* WHAT THIS TASK INVOLVES: Type out the entries again, keeping every word unchanged.

* RECORDS FOR THIS EXERCISE:
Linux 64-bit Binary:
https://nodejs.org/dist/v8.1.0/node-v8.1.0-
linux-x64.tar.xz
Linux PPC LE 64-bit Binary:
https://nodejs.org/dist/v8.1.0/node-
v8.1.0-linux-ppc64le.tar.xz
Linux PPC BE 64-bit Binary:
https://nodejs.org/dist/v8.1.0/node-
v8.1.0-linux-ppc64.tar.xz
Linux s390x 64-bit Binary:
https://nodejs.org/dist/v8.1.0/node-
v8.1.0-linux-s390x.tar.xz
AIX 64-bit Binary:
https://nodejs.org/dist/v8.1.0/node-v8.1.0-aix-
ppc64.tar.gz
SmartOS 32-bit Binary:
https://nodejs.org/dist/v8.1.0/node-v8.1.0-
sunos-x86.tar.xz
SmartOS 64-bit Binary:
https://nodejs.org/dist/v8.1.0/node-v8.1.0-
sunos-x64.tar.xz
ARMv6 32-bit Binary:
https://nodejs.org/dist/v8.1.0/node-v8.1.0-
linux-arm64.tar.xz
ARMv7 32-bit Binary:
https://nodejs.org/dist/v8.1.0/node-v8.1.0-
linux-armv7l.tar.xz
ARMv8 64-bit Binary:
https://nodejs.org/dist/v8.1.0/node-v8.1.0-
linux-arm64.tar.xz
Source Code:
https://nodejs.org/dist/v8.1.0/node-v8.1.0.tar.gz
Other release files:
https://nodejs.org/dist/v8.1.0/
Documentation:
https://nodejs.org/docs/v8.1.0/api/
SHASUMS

* SOLUTION BELOW:
Linux 64-bit Binary:
https://nodejs.org/dist/v8.1.0/node-v8.1.0-
linux-x64.tar.xz
Linux PPC LE 64-bit Binary:
https://nodejs.org/dist/v8.1.0/node-
v8.1.0-linux-ppc64le.tar.xz
Linux PPC BE 64-bit Binary:
https://nodejs.org/dist/v8.1.0/node-
v8.1.0-linux-ppc64.tar.xz
Linux s390x 64-bit Binary:
https://nodejs.org/dist/v8.1.0/node-
v8.1.0-linux-s390x.tar.xz
AIX 64-bit Binary:
https://nodejs.org/dist/v8.1.0/node-v8.1.0-aix-
ppc64.tar.gz
SmartOS 32-bit Binary:
https://nodejs.org/dist/v8.1.0/node-v8.1.0-
sunos-x86.tar.xz
SmartOS 64-bit Binary:
https://nodejs.org/dist/v8.1.0/node-v8.1.0-
sunos-x64.tar.xz
ARMv6 32-bit Binary:
https://nodejs.org/dist/v8.1.0/node-v8.1.0-
linux-arm64.tar.xz
ARMv7 32-bit Binary:
https://nodejs.org/dist/v8.1.0/node-v8.1.0-
linux-armv7l.tar.xz
ARMv8 64-bit Binary:
https://nodejs.org/dist/v8.1.0/node-v8.1.0-
linux-arm64.tar.xz
Source Code:
https://nodejs.org/dist/v8.1.0/node-v8.1.0.tar.gz
Other release files:
https://nodejs.org/dist/v8.1.0/
Documentation:
https://nodejs.org/docs/v8.1.0/api/
SHASUMS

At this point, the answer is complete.